(Data supplied Opens)
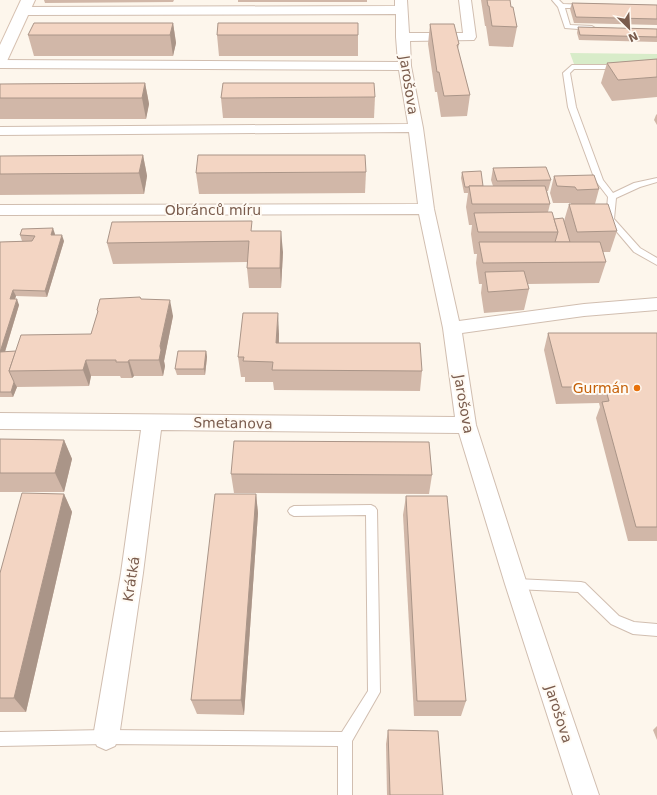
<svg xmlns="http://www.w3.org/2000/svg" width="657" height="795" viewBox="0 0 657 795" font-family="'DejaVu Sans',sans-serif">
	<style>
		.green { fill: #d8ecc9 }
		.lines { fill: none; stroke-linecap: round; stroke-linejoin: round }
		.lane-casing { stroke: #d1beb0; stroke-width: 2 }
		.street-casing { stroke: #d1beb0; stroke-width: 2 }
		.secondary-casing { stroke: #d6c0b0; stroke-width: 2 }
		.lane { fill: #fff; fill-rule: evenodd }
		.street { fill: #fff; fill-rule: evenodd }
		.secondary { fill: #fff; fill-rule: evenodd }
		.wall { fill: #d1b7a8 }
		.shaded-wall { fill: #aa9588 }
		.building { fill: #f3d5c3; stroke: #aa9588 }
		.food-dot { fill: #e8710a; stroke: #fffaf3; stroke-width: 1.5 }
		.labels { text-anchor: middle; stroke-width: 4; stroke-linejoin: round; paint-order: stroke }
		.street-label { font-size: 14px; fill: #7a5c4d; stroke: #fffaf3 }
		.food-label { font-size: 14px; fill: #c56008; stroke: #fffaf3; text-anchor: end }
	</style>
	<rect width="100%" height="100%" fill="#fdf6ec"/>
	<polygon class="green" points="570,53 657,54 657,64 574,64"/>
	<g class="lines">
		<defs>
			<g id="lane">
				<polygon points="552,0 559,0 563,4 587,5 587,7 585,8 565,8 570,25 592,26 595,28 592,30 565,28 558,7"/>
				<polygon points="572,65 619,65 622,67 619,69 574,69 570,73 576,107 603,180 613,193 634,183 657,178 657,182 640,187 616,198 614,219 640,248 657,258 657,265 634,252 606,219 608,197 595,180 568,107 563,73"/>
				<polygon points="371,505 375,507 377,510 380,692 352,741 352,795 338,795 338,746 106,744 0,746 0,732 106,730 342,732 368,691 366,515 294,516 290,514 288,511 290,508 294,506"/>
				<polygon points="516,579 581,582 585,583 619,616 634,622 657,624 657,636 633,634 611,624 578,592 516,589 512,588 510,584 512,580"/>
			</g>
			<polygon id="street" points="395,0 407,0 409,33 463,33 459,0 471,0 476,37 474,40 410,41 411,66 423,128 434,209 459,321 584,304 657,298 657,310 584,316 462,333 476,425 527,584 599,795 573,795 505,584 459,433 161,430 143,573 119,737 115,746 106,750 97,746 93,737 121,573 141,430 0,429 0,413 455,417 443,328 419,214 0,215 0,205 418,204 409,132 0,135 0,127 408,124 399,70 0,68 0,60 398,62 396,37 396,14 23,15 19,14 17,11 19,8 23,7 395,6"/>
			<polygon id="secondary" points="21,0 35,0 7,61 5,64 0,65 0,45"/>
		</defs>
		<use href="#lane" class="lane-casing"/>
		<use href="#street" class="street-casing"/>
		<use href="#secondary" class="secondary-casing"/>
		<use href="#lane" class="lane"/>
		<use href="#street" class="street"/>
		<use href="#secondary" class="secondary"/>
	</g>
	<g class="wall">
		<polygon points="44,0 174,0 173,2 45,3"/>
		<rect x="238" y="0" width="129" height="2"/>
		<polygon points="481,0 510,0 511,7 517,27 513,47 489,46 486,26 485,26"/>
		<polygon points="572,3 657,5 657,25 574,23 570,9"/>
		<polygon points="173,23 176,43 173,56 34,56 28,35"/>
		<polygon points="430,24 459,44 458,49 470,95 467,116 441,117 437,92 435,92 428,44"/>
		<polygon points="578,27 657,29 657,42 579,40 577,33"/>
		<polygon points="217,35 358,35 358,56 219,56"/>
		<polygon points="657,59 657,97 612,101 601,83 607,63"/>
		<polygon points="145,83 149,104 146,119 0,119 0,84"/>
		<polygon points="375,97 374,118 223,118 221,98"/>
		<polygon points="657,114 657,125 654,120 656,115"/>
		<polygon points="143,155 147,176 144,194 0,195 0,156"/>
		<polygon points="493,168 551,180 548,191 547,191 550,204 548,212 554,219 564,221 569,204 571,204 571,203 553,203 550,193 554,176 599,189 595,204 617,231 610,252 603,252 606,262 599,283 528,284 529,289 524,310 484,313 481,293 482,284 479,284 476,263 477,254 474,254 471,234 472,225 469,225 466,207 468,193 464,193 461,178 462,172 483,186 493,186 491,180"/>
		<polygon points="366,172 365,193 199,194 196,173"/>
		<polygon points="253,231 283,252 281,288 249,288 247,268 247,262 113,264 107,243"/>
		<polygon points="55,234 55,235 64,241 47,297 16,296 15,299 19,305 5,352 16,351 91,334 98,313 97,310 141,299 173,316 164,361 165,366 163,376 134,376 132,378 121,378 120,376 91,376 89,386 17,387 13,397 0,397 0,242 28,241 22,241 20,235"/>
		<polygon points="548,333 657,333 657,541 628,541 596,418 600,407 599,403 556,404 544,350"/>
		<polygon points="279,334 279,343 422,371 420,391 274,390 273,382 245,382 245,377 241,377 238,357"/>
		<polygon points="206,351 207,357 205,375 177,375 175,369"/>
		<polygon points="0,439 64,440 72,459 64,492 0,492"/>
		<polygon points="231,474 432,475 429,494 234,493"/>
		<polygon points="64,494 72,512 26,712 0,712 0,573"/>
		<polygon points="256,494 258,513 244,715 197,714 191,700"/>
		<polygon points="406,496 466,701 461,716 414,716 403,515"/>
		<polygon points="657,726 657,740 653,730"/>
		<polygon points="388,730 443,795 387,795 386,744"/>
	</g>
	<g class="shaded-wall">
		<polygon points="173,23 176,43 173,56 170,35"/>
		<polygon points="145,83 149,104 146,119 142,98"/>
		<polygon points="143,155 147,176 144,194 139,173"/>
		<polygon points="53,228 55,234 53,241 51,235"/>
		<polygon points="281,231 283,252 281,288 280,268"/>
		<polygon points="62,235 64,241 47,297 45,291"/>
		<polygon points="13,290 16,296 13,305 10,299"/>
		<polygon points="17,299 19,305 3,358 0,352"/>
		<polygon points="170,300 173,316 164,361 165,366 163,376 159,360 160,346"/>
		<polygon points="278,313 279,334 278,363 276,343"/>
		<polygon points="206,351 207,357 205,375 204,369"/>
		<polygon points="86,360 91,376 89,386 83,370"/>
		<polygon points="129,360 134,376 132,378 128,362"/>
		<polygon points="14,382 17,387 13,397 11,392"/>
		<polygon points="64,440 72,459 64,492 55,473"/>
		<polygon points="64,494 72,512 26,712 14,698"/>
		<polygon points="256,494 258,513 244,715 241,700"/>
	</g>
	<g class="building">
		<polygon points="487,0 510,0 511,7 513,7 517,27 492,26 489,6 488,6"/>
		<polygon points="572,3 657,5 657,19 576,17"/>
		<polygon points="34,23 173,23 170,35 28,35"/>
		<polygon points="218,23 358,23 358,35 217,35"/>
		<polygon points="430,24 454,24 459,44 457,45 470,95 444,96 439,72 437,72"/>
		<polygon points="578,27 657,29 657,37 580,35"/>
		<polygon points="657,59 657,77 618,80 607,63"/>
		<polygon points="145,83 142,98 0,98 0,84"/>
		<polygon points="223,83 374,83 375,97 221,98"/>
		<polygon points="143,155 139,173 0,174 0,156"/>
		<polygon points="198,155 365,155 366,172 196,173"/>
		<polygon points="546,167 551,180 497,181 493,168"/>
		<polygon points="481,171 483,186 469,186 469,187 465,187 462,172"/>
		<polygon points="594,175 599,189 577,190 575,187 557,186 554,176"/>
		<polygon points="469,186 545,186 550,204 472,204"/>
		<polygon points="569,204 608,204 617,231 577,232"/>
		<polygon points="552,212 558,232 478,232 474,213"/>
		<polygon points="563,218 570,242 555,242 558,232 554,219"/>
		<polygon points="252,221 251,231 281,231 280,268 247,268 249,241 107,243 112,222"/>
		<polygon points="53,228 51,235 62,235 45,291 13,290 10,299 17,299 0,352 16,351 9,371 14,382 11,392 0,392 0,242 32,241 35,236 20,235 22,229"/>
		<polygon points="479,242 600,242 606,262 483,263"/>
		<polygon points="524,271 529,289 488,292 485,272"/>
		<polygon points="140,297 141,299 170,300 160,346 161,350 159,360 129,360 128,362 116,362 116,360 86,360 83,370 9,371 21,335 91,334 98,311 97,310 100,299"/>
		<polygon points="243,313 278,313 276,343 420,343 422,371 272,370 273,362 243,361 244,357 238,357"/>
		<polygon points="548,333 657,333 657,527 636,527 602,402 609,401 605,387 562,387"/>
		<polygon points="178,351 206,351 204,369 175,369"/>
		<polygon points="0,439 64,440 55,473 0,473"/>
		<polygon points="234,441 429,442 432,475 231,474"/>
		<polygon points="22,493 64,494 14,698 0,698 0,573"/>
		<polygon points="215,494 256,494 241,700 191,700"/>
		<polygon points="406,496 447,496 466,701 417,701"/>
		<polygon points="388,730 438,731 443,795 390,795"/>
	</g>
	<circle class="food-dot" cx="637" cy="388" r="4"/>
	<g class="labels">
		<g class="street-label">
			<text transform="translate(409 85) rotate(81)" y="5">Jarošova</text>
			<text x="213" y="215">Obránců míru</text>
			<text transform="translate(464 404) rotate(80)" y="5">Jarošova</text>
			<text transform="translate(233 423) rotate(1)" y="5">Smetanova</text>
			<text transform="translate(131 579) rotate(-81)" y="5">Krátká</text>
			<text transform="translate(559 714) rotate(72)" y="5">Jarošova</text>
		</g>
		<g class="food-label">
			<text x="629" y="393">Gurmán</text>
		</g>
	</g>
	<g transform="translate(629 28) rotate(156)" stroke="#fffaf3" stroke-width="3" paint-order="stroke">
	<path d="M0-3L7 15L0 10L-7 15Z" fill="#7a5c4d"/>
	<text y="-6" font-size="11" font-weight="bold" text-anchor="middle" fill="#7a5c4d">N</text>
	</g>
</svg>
(Data supplied Closes)
(Data supplied Opens)
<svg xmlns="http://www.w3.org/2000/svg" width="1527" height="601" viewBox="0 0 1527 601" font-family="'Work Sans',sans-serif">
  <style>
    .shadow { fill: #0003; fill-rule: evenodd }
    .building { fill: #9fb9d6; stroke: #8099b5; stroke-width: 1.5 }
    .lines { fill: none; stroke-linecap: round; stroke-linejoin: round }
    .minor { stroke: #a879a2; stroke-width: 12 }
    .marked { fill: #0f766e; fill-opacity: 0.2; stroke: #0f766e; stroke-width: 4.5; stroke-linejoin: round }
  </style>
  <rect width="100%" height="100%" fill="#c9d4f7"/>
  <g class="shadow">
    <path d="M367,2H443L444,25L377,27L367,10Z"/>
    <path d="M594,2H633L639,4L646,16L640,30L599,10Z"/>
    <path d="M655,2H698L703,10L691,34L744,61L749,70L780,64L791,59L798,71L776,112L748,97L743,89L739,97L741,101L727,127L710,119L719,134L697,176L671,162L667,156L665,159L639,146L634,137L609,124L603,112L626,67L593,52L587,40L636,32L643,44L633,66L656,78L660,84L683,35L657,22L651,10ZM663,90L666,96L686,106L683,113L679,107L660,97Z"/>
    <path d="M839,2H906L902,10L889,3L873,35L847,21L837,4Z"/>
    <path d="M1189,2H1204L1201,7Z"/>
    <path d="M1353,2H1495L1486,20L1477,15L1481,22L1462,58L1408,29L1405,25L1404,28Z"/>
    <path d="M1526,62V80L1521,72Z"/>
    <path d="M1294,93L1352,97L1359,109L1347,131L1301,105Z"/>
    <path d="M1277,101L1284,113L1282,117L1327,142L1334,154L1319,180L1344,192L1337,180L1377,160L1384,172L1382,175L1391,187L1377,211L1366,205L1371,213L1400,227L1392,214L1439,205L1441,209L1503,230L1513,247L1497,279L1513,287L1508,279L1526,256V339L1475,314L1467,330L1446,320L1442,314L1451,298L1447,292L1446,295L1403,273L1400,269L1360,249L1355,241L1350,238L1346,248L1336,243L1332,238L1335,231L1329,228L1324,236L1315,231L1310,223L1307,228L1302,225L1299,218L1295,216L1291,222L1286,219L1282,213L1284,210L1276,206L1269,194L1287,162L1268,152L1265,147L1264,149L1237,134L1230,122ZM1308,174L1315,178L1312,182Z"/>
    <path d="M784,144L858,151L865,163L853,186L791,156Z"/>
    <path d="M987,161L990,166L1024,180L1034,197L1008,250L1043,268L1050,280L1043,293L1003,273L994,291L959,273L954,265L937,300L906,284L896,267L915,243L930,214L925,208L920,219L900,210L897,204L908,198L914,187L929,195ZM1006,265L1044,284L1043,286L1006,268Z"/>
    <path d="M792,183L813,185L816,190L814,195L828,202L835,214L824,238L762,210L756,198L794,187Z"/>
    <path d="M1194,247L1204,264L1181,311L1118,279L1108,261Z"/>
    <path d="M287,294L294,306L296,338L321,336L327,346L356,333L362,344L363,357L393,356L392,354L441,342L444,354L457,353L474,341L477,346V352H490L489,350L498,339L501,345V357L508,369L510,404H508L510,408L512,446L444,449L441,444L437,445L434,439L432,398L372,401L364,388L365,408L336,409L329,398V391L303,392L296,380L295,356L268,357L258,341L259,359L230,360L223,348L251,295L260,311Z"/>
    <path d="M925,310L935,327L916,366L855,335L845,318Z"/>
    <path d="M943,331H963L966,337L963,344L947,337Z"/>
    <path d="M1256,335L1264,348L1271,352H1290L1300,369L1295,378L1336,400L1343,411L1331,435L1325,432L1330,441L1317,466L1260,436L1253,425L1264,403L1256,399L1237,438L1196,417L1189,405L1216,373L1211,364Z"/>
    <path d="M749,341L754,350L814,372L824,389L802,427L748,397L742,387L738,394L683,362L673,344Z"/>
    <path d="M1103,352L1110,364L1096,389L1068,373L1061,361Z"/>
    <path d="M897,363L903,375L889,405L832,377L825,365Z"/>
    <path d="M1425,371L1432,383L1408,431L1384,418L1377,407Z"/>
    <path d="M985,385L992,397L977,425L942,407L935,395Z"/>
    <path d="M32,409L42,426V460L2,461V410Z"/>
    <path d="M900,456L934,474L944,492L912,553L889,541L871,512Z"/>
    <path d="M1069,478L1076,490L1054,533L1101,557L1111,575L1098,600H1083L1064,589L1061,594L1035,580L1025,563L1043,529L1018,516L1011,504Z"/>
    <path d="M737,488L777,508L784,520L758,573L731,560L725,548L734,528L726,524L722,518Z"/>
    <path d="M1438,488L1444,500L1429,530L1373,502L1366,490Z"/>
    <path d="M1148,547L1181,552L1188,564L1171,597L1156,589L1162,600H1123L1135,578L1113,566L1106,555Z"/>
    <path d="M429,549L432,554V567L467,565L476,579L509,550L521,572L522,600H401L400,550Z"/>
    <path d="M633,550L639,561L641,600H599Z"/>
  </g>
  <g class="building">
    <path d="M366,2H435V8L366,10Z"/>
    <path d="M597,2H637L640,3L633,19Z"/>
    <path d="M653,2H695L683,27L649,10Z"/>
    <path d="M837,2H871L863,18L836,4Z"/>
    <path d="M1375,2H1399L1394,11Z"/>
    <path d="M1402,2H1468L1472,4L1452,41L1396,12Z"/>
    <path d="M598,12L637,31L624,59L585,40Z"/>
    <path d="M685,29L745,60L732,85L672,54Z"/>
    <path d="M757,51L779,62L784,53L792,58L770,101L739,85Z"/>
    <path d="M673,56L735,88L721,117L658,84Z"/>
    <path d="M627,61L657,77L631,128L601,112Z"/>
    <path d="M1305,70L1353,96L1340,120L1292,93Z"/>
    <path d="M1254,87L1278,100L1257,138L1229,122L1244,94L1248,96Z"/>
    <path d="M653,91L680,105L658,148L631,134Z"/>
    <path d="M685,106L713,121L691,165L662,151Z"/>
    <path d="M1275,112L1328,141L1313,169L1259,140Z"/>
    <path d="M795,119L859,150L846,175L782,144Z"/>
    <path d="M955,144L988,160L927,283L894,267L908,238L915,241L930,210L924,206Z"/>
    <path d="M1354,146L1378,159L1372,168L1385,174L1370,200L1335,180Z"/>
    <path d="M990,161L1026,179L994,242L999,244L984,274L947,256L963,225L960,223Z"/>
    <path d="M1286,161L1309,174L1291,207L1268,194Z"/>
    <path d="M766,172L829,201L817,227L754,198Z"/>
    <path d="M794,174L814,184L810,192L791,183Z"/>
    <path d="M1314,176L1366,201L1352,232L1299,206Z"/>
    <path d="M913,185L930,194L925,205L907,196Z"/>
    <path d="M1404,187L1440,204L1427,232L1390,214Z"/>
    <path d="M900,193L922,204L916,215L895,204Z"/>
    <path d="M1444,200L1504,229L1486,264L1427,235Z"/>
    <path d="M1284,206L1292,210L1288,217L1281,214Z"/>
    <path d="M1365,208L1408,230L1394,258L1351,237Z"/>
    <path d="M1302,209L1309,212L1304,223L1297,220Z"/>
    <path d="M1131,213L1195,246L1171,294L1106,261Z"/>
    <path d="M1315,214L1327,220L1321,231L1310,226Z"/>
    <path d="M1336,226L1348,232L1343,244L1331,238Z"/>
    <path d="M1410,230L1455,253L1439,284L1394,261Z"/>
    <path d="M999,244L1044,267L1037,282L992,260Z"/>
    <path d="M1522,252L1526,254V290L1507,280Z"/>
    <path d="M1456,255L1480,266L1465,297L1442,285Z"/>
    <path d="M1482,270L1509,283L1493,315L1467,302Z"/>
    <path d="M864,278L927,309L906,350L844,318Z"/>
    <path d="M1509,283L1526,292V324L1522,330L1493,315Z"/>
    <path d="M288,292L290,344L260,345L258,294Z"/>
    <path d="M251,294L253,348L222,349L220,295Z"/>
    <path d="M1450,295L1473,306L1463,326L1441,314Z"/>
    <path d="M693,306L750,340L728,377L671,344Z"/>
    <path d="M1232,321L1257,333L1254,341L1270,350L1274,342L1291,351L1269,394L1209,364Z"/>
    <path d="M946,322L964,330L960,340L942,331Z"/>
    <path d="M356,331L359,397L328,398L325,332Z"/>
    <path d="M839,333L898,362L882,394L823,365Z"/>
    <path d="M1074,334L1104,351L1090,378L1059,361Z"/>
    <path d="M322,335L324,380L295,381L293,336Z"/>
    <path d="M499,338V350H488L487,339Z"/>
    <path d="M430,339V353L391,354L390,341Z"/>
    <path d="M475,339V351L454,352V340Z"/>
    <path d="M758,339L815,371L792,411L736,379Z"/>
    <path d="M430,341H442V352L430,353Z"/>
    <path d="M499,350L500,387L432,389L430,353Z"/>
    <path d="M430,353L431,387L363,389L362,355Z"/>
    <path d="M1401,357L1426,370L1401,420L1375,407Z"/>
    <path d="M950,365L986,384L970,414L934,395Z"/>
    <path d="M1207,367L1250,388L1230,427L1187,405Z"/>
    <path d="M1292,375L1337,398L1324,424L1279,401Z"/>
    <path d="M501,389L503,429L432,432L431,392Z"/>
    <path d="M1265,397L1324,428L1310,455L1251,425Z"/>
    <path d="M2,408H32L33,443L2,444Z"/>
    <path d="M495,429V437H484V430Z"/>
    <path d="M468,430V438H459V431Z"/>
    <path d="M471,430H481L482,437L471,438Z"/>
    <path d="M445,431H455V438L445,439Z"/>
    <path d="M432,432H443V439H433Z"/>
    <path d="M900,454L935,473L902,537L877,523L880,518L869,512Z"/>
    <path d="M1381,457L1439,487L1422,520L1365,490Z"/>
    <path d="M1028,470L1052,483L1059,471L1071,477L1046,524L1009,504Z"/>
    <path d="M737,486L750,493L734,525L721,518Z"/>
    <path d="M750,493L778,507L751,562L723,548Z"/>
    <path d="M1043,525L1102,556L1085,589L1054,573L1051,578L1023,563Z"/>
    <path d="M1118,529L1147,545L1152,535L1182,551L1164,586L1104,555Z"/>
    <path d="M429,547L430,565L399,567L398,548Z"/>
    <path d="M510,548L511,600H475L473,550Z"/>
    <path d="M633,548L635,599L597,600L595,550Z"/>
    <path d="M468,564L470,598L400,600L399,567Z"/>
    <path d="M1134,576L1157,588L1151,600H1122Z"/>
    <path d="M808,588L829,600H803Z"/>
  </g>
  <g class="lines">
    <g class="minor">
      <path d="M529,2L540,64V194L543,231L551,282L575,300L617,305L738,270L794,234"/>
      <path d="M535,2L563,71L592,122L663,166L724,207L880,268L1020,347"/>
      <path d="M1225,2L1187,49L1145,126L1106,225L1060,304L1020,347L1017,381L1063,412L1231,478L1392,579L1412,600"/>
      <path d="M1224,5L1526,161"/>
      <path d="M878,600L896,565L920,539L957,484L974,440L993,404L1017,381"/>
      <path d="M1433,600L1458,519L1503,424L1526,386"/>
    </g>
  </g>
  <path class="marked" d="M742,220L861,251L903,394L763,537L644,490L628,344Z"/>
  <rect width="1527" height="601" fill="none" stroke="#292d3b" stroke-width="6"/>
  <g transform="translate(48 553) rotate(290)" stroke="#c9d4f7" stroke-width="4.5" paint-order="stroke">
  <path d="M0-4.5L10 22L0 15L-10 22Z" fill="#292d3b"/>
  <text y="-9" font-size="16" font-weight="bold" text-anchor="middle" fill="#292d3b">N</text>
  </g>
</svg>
(Data supplied Closes)
▶ _Exercise aim_
Say how many lines of the listing above include the word "family", giving the number alone.

▶ _Written response_
2